If you use auto scaling services and fail to limit a recursive call to a service. You can create a giant explosion aimed at your bank account.


... yet ... so far.

The more reasons to leave AI out of nuclear launch mechanism.


saberience’s reply should be read because it is more complete and insightful, but perhaps there is a simpler intuitive answer. Error rates increase exponentially.


Say you want to build something new, something that is beyond the bounds of what anyone has ever built before. In this case, a rocket that has more thrust than any built before. The basic mechanics say that it is feasible, so you start to work the details. You find the limit of knowledge in all kinds of directions, and determine which limits you can definitely build the rocket within, and which ones you will need to exceed. As the world's most powerful rocket, perhaps it will exceed current bounds of knowledge about things like material performance and turbulence under extreme temperatures and pressures.

Anything built outside of currently-known parameters might fail, so you design as much of the rocket as possible to operate within the limits of current knowledge.

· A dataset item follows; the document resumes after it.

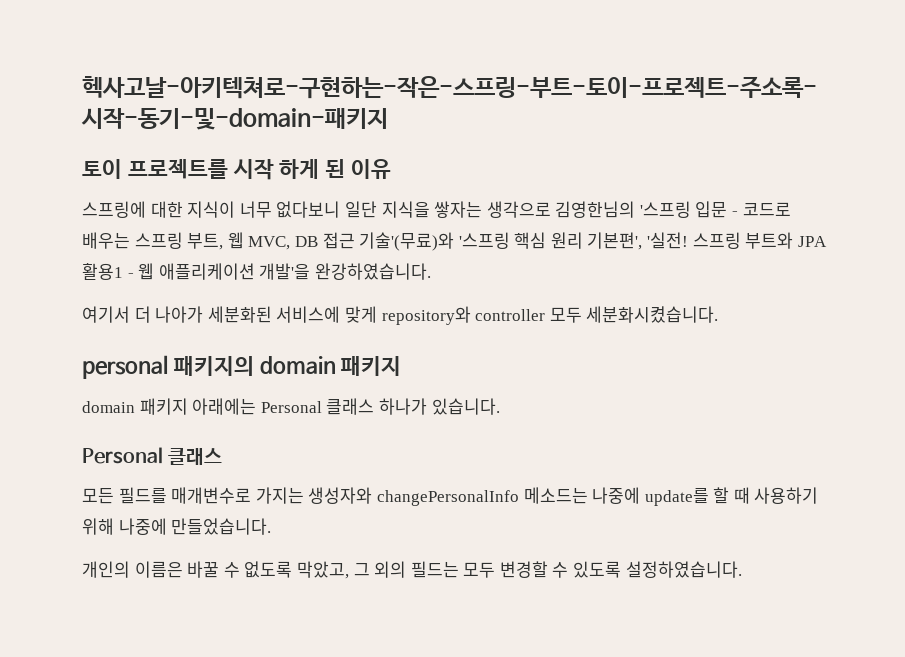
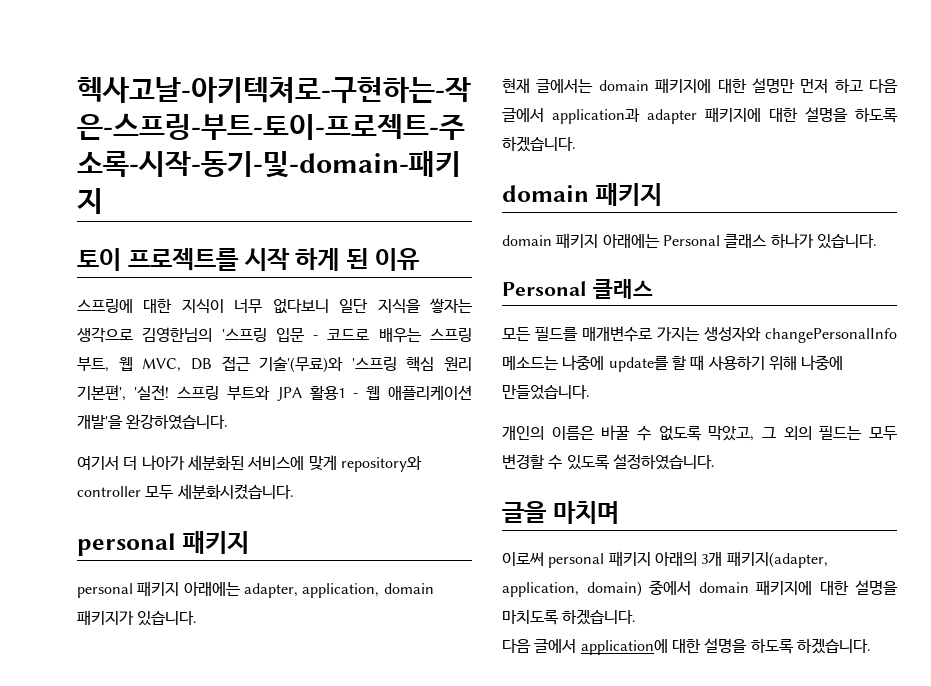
[173,356,254,376] 패키지의 -> [182,531,249,554] [77,581,434,598] [77,610,198,626] [502,78,898,93] [502,107,898,124] [502,136,576,152] 패키지 // personal 패키지 아래에는 adapter, application, domain 패키지가 있습니다. // 현재 글에서는 domain 패키지에 대한 설명만 먼저 하고 다음 글에서 application과 adapter 패키지에 대한 설명을 하도록 하겠습니다. //
(742, 569) none -> [502,501,619,524] [502,551,828,568] [502,580,898,597] [502,609,637,625] [502,638,871,655] // 글을 마치며 // 이로써 personal 패키지 아래의 3개 패키지(adapter, application, domain) 중에서 domain 패키지에 대한 설명을 마치도록 하겠습니다. // 다음 글에서 application에 대한 설명을 하도록 하겠습니다.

Some of those limits turn out to be feasible to push in a laboratory. So you build and conduct experiments on those parameters, record the results, and design your rocket accordingly.

But for some parameters, the lab experiments required to test them are incredibly costly. Especially for parameters that vary strongly with scale (like turbulence), a system with the size and energy of the world's largest rocket can only be predicted by an experiment with the size and energy of the world's largest rocket.

Say it costs a billion dollars to build and launch your new rocket, but it will operate with ten unknown parameters, each of which will cost 200 million dollars to individually test on the ground. You could spend two billion dollars on experiments, then one billion dollars on a rocket you're confident will work. This is more-or-less the model that NASA used for developing the Space Launch System: do as much science as necessary, ask Congress for as much extra time and money as the contractors say they need, so they can be extremely confident that their new biggest rocket will work perfectly the first time. NASA doesn't like launching rockets that they don't know will work, because Congress doesn't like when rockets they paid for blow up, and NASA depends on Congress for all of their funding.

However, for the same money, you could build your rocket best-guess within the known unknowns and fly it. It's likely to blow up, because you guessed on ten unknowns. However, if the results of the flight allows you determine some of the parameters with greater confidence than one billion dollars in ground experiments, then it was worth the while, and you re-design your rocket according to the newly-understood parameters. You can do this three times for the cost of building the experiments and flying once. That's a decent chance at learning the parameters, and as a bonus, you get to practice building and flying the rocket, productively employing all of your staff and facilities.

That's more-or-less the model that SpaceX is developing Starship on, and previously Falcon 9. Blowing up prototype rockets only costs SpaceX time and money, and as long as it costs less time and money than running ground experiments (and keeping their production and launch crews on retainer, and maintaining their facilities between rockets), they're saving money by launching rockets they expect to blow up.